WHAT NEEDS TO BE DONE — In the lung adenocarcinoma excerpt, explain in one to three sentences why GINS2 was chosen for exploring the molecular mechanism.

Initially, we analyzed the raw data in GSE32863 and 967 DEGs were identified. Next, we constructed a WGCNA co-expression network to classify DEGs into different modules. WGCNA is a systematic approach to dividing genes with similar expression patterns into the same modules and further exploring correlation between modules.10,11 In our study, after identifying the key module, pathway prediction results illustrated that those genes were mainly enriched in regulation of growth, regulation of cell proliferation and substrate adhesion pathways, suggesting that those DEGs may participate in the occurrence and development of lung adenocarcinoma. In addition, we constructed a PPI network to further identify the hub gene in the grey module. GINS2, with the highest score, was selected to explore the molecular mechanism in lung adenocarcinoma.

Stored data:
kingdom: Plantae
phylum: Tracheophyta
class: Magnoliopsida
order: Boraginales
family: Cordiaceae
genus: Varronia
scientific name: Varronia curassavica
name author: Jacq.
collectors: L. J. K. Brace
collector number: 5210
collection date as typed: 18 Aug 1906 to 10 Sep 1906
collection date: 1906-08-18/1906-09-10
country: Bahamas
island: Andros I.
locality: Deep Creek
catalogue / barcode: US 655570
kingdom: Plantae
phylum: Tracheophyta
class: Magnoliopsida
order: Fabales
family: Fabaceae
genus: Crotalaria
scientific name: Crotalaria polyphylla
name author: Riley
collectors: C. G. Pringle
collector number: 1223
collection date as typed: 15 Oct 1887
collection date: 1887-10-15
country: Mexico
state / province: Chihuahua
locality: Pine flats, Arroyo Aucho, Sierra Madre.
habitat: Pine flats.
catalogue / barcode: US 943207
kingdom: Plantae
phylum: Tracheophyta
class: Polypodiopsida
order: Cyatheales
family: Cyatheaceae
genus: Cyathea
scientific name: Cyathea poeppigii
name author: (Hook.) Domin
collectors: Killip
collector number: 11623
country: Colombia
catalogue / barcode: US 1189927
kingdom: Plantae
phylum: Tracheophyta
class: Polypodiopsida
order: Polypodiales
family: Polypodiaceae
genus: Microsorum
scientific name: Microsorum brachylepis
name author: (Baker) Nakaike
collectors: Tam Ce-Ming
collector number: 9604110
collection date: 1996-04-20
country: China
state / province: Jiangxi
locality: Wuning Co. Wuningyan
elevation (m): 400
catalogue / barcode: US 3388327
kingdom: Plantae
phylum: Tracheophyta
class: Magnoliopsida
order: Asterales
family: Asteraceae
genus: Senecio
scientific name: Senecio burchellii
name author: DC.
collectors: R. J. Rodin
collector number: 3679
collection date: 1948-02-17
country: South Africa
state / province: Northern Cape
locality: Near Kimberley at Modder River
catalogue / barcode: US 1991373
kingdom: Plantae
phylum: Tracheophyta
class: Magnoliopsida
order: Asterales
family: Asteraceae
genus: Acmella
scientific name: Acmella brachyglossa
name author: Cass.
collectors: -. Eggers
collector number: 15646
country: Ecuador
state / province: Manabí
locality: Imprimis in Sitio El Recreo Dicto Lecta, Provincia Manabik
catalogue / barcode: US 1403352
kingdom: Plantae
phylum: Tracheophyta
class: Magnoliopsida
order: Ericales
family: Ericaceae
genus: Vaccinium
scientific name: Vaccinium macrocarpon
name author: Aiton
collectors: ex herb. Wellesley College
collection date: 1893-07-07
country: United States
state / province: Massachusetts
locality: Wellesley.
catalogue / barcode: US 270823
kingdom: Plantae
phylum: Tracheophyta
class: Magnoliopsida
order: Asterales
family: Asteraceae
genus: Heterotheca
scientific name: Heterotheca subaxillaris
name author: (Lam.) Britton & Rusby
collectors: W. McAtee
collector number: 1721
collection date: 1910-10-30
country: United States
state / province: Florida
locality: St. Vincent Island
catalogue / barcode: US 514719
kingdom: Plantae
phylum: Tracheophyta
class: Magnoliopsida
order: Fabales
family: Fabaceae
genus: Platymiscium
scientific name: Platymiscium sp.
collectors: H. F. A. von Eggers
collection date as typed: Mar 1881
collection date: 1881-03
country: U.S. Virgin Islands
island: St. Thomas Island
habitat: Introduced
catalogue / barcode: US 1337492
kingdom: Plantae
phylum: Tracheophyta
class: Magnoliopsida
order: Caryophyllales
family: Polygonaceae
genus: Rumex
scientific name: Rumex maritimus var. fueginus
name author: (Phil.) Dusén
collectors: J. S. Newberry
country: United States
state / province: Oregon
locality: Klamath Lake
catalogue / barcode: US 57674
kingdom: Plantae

EXERCISE SOLUTION — A PPI network was built to identify the hub gene in the grey module. GINS2 had the highest score in that network, so it was selected to explore the molecular mechanism in lung adenocarcinoma.